For plastics, conflict in Iran has been uneven across the plastics industry, but is showing up partly through resin prices, Pineda said. Citing Producer Price Index numbers by commodity for resins, prices went up about 6% in April and another 14% in May, he said.
“If you look at the United States, one of our competitive advantages is that our resin production is based on natural gas, so we have an industry that’s well supplied,” Pineda said. At the same time, resin is priced globally, so disturbances in the global energy market — such as crude oil prices affected by conflict in Iran — offer insight into how prices will fare in the future, he said.
Pineda hasn’t seen evidence that the conflict has prompted demand for more virgin resins over recycled resin, but he said U.S. exports of recyclable materials has increased, which he sees as an indication that there’s more focus on domestic recycling and conversion.
Envisioning a better USMCA agreement
The U.S. government announced this month that it would not renew the United States-Mexico-Canada trade agreement in its current form. That creates both uncertainty for the market and optimism that a new version of the USMCA could spur better trade opportunities for plastics and metal commodities, speakers said.
“There is every rhyme and reason that we should continue to have this trade agreement,” Pineda said, noting that Mexico is the biggest export market for the U.S. plastics industry, and Canada is the second largest.
A new USMCA could strengthen material flows between the three countries “while we collectively focus on the real problem, which is China and the overcapacity that they have,” particularly for excess steel, Breen said.
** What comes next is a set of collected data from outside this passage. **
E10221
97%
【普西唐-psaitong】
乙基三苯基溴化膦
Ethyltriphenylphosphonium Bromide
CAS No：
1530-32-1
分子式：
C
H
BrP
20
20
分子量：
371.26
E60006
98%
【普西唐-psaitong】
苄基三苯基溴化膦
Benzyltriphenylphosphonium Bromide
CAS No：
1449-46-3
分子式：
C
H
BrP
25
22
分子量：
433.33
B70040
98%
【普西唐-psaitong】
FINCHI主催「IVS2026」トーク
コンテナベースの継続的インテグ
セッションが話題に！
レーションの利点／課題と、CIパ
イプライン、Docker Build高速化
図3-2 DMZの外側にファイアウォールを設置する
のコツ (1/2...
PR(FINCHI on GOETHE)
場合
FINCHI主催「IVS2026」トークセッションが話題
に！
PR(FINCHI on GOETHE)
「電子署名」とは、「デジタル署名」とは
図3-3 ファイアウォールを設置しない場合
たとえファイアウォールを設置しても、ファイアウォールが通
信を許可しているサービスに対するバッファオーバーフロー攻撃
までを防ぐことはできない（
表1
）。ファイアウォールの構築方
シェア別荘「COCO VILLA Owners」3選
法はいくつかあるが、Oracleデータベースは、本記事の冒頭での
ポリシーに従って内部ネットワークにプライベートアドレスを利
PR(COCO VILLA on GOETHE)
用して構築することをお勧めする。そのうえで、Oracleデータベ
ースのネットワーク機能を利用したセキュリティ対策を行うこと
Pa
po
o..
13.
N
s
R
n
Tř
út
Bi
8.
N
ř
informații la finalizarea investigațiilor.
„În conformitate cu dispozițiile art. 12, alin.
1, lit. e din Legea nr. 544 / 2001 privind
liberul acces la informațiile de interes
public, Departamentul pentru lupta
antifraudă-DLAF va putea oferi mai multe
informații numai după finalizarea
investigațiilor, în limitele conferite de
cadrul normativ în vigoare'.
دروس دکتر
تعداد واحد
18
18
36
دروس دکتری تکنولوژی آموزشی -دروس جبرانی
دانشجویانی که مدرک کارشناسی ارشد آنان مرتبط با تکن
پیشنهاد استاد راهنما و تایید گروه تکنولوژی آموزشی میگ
At the same time, the U.S., Mexico and Canada face “stiff competition” with the European trading bloc and a recently created Asian trading bloc that includes 15 countries such as China, Japan and Korea, Pineda added. That Asian trade bloc “is actually about 30% of global trade, and so that’s something that the United States, Canada and Mexico should consider moving forward in terms of what the next free trade agreement would look like.”